Though I suppose I would tend to consider the rash of movies about the histories of the evil queens to be fanfic, because it's exploring a detail that the original didn't.

No, wait, three reasons. A lot of retellings aren't set in the same setting. They might have the same plot, but a lot of fairy tales barely have anything that could be dignified with the label "setting". Look at T. Kingfisher's "The Raven and the Reindeer". Even though it's a familiar story (the Snow Queen), it's so much richer I just can't consider it fanfic.

The "canon" clause springs from the fact that many things have acknowledged spin-offs, written by different people. Star Trek has innumerable novels in addition to multiple television series and movies. It also has, I'm sure, a vast quantity of fanfic that isn't approved as part of the canon. Same with Doctor Who, actually.

Sorry, babbly :) It's just an interesting question. I've wrestled with kind of the inverse question regarding filk.

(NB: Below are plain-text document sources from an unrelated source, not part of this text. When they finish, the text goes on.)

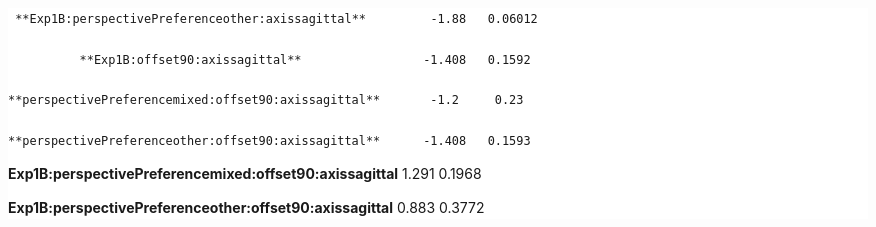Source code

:      **Exp1B:perspectivePreferenceother:axissagittal**         -1.88   0.06012

              **Exp1B:offset90:axissagittal**                 -1.408   0.1592 

    **perspectivePreferencemixed:offset90:axissagittal**       -1.2     0.23  

    **perspectivePreferenceother:offset90:axissagittal**      -1.408   0.1593 

 **Exp1B:perspectivePreferencemixed:offset90:axissagittal**    1.291   0.1968 

 **Exp1B:perspectivePreferenceother:offset90:axissagittal**    0.883   0.3772 
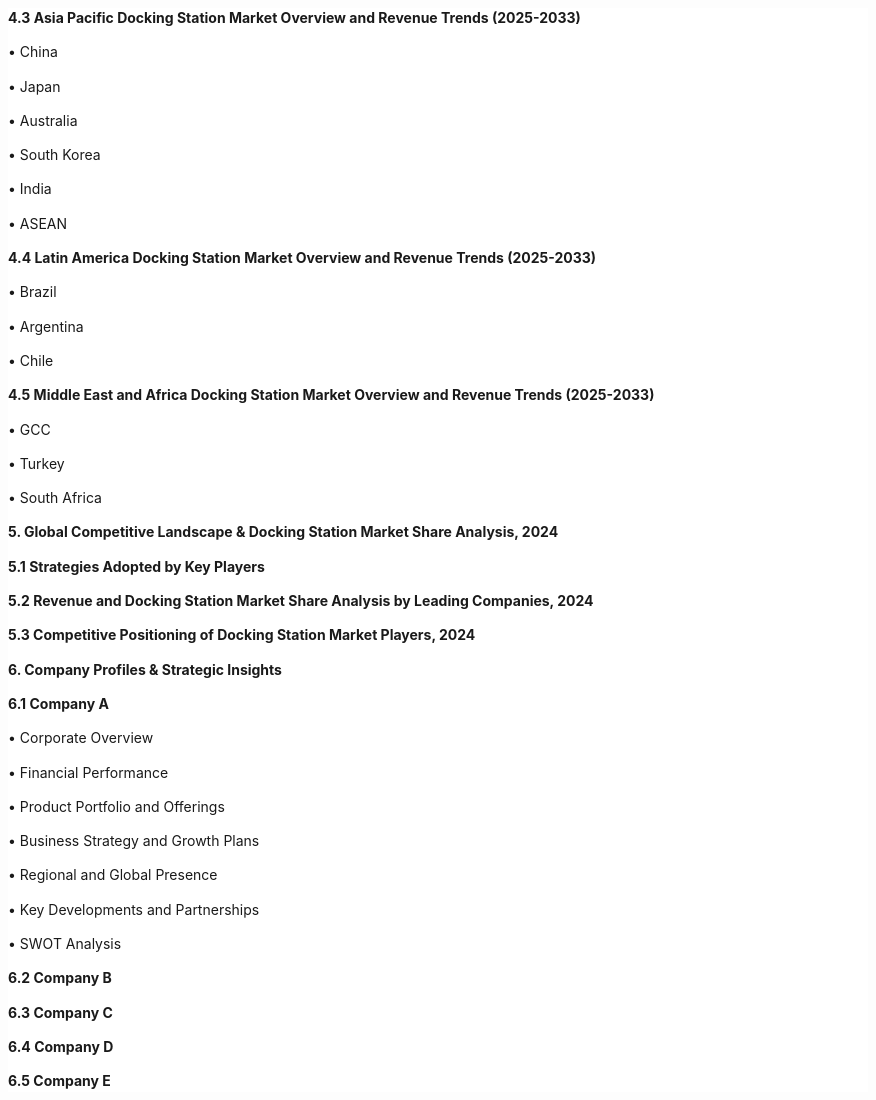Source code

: <strong>4.3 Asia Pacific Docking Station Market Overview and Revenue Trends (2025-2033)</strong>

• China

• Japan

• Australia

• South Korea

• India

• ASEAN

<strong>4.4 Latin America Docking Station Market Overview and Revenue Trends (2025-2033)</strong>

• Brazil

• Argentina

• Chile

<strong>4.5 Middle East and Africa Docking Station Market Overview and Revenue Trends (2025-2033)</strong>

• GCC

• Turkey

• South Africa

<strong>5. Global Competitive Landscape & Docking Station Market Share Analysis, 2024</strong>

<strong>5.1 Strategies Adopted by Key Players</strong>

<strong>5.2 Revenue and Docking Station Market Share Analysis by Leading Companies, 2024</strong>

<strong>5.3 Competitive Positioning of Docking Station Market Players, 2024</strong>

<strong>6. Company Profiles & Strategic Insights</strong>

<strong>6.1 Company A</strong>

• Corporate Overview

• Financial Performance

• Product Portfolio and Offerings

• Business Strategy and Growth Plans

• Regional and Global Presence

• Key Developments and Partnerships

• SWOT Analysis

<strong>6.2 Company B</strong>

<strong>6.3 Company C</strong>

<strong>6.4 Company D</strong>

<strong>6.5 Company E</strong>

Filk is mostly just fanfiction set to music, IMO. But a lot of filkers also produce CDs that have nothing to do with any sort of fandom, and it baffles me how they can still call it filk.
May. 15th, 2016 02:30 pm (UTC)
ooh, I wish I'd read your answer before I wrote mine. you brought up a lot of good questions, and gave me a lot to chew on!
May. 15th, 2016 09:53 pm (UTC)
A lot of what you say does make sense to me - fanfic as genre does tend to involve a lot of those fiddly bits, gapfillers and fix-its and things that really enrich the original but may not be fully appreciable to people unfamiliar with the canon.

I'd question how much of what's labelled fanfic and posted in fanfic communities fits that definition, though. Tolkien fanfic archives are full of novels about the childhoods of canon characters where we know very little - I'd say there's much more canon to Beauty and the Beast than, say, we have about Boromir's and Faramir's childhood; but the second is clearly fanfic while the first isn't. And then there are stories about canon characters in more or less original situations. There was a great story about a conversation between Boromir and Aragorn in Lothlorien, when Boromir is basically recounting all the things that went wrong on a particular date - falls out of windows, army camps set on fire, etc. It was hilarious, and really quite fun to imagine the great captain-general imagining all that stuff. but it would have still worked as really well-done humor without knowing those characters. (It's Cori Lannam's "The Believer," but I can't find it online anymore.) So while I think your definition does a good job defining a genre --and thanks for staying away from the value judgments, as description it definitely works-- I'm less sure it covers everything people call fanfic in practice.

But then I'm in a blabbery mood myself. You've definitely given me a lot to think about here. Really interesting questions.